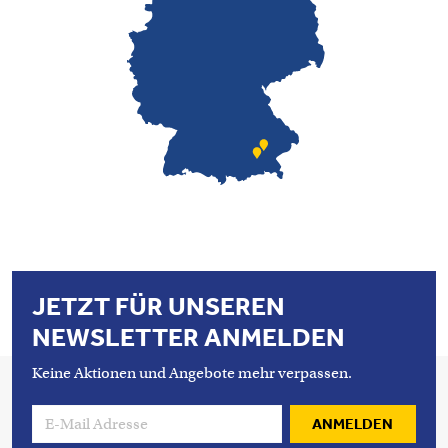
JETZT FÜR UNSEREN
NEWSLETTER ANMELDEN
Keine Aktionen und Angebote mehr verpassen.
ANMELDEN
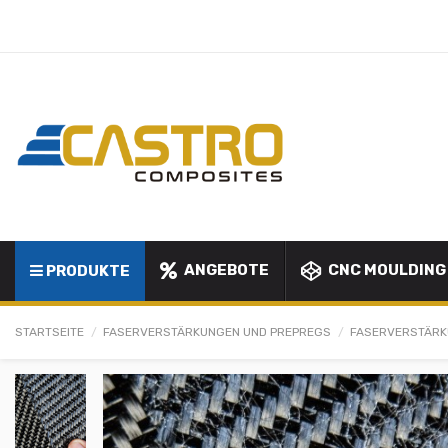
ANGEBOTE
CNC MOULDING
PRODUKTE
STARTSEITE
FASERVERSTÄRKUNGEN UND PREPREGS
FASERVERSTÄR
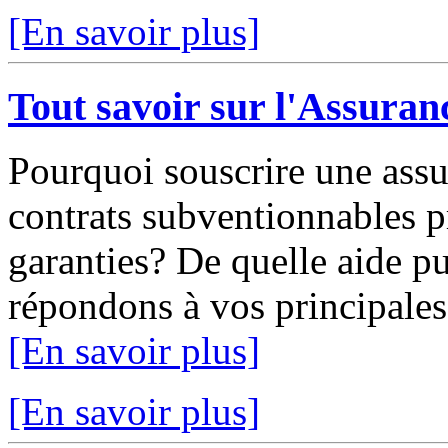
[En savoir plus]
Tout savoir sur l'Assuran
Pourquoi souscrire une assu
contrats subventionnables p
garanties? De quelle aide pu
répondons à vos principales 
[En savoir plus]
[En savoir plus]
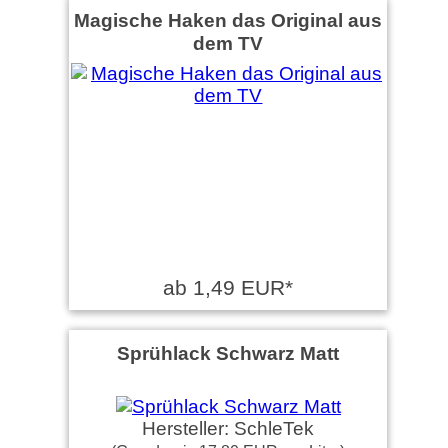
Magische Haken das Original aus
dem TV
ab 1,49 EUR*
Sprühlack Schwarz Matt
Hersteller: SchleTek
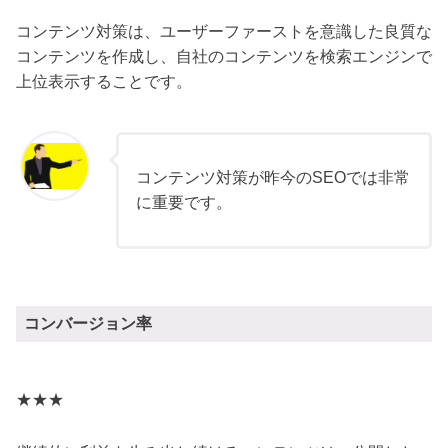
コンテンツ対策は、ユーザーファーストを意識した良質な
コンテンツを作成し、自社のコンテンツを検索エンジンで
上位表示することです。
コンテンツ対策が昨今のSEOでは非常
に重要です。
コンバージョン率
★★★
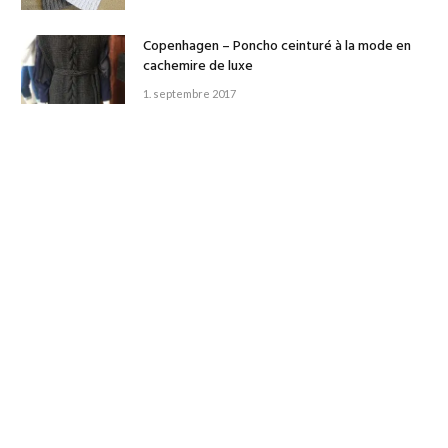
Copenhagen – Poncho ceinturé à la mode en
cachemire de luxe
1. septembre 2017
STINE ØSTER ER STRIKKEDESIGNER OG
ENTUSIAST.
Stine har strikket siden hun var blot 4 år og har gennem hele
livet været omgivet af garn og opskrifter. De mange kreative
ideer er blevet til en del opskrifter, som du blandt andet kan
se her på siden.
Som strikkedesigner har Stine strikket mange forskellige
ting gennem livet. Den store passion er tøj til børn og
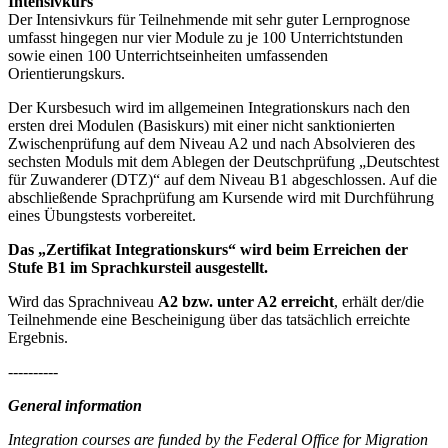
Intensivkurs
Der Intensivkurs für Teilnehmende mit sehr guter Lernprognose
umfasst hingegen nur vier Module zu je 100 Unterrichtstunden
sowie einen 100 Unterrichtseinheiten umfassenden
Orientierungskurs.
Der Kursbesuch wird im allgemeinen Integrationskurs nach den
ersten drei Modulen (Basiskurs) mit einer nicht sanktionierten
Zwischenprüfung auf dem Niveau A2 und nach Absolvieren des
sechsten Moduls mit dem Ablegen der Deutschprüfung „Deutschtest
für Zuwanderer (DTZ)“ auf dem Niveau B1 abgeschlossen. Auf die
abschließende Sprachprüfung am Kursende wird mit Durchführung
eines Übungstests vorbereitet.
Das „Zertifikat Integrationskurs“ wird beim Erreichen der
Stufe B1 im Sprachkursteil ausgestellt.
Wird das Sprachniveau
A2 bzw. unter A2 erreicht
, erhält der/die
Teilnehmende eine Bescheinigung über das tatsächlich erreichte
Ergebnis.
----------
General information
Integration courses are funded by the Federal Office for Migration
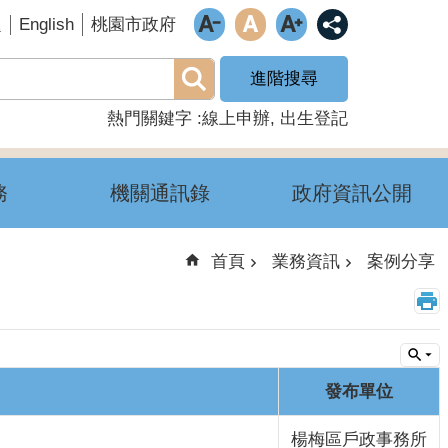
English
題
桃園市政府
進階搜尋
熱門關鍵字
線上申辦
出生登記
務
機關通訊錄
政府資訊公開
首頁
業務資訊
案例分享
發布單位
楊梅區戶政事務所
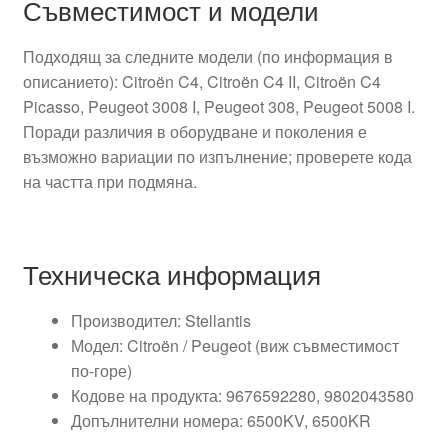
Съвместимост и модели
Подходящ за следните модели (по информация в
описанието): Citroën C4, Citroën C4 II, Citroën C4
Picasso, Peugeot 3008 I, Peugeot 308, Peugeot 5008 I.
Поради различия в оборудване и поколения е
възможно вариации по изпълнение; проверете кода
на частта при подмяна.
Техническа информация
Производител: Stellantis
Модел: Citroën / Peugeot (виж съвместимост
по-горе)
Кодове на продукта: 9676592280, 9802043580
Допълнителни номера: 6500KV, 6500KR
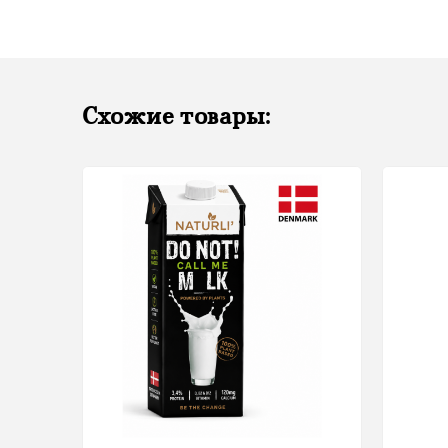
Схожие товары:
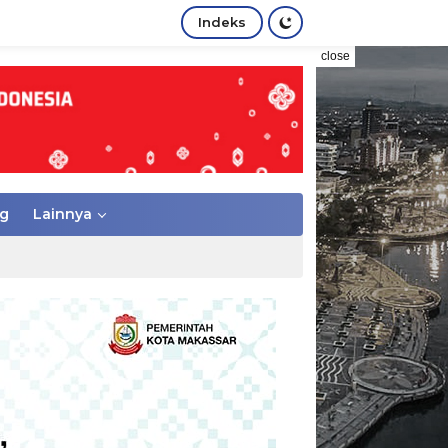
Indeks
close
g
Lainnya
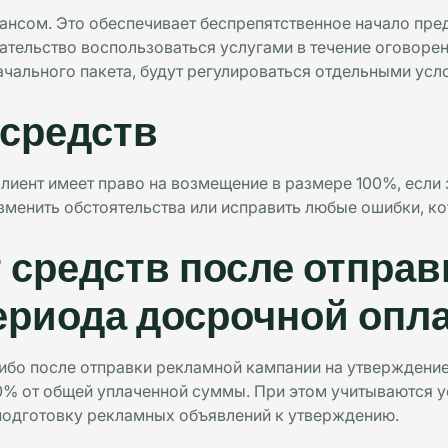
ансом. Это обеспечивает беспрепятственное начало пред
ательство воспользоваться услугами в течение оговоре
чального пакета, будут регулироваться отдельными усло
 средств
Клиент имеет право на возмещение в размере 100%, если з
зменить обстоятельства или исправить любые ошибки, ко
 средств после отправ
ериода досрочной опл
либо после отправки рекламной кампании на утверждение
 0% от общей уплаченной суммы. При этом учитываются у
 подготовку рекламных объявлений к утверждению.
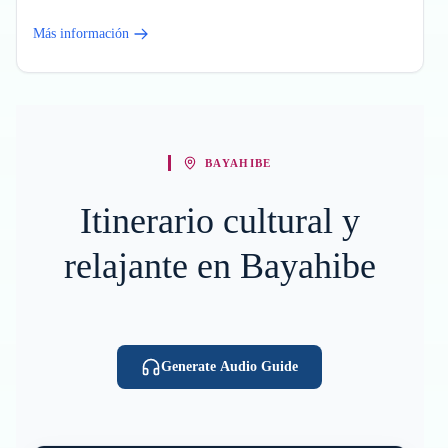
Más información
BAYAHIBE
Itinerario cultural y
relajante en Bayahibe
Generate Audio Guide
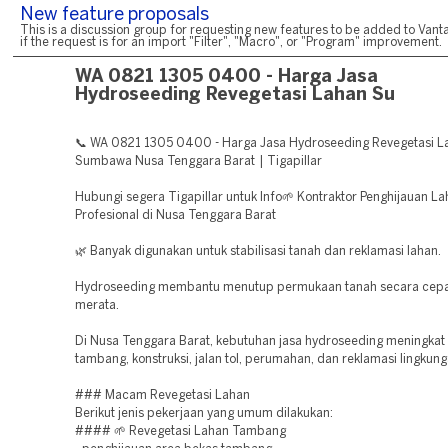
New feature proposals
This is a discussion group for requesting new features to be added to Vanta
if the request is for an import "Filter", "Macro", or "Program" improvement.
WA 0821 1305 0400 - Harga Jasa
Hydroseeding Revegetasi Lahan Su
📞 WA 0821 1305 0400 - Harga Jasa Hydroseeding Revegetasi L
Sumbawa Nusa Tenggara Barat | Tigapillar
Hubungi segera Tigapillar untuk Info🌱 Kontraktor Penghijauan L
Profesional di Nusa Tenggara Barat
🌿 Banyak digunakan untuk stabilisasi tanah dan reklamasi lahan.
Hydroseeding membantu menutup permukaan tanah secara cepa
merata.
Di Nusa Tenggara Barat, kebutuhan jasa hydroseeding meningkat
tambang, konstruksi, jalan tol, perumahan, dan reklamasi lingkung
### Macam Revegetasi Lahan
Berikut jenis pekerjaan yang umum dilakukan:
#### 🌱 Revegetasi Lahan Tambang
◆ ◆ ◆ ◆
### What to produce
Reproduce each line of the records in which the string "Teilnehmende" appears.

### Answer for the task
Der Intensivkurs für Teilnehmende mit sehr guter Lernprognose
Teilnehmende eine Bescheinigung über das tatsächlich erreichte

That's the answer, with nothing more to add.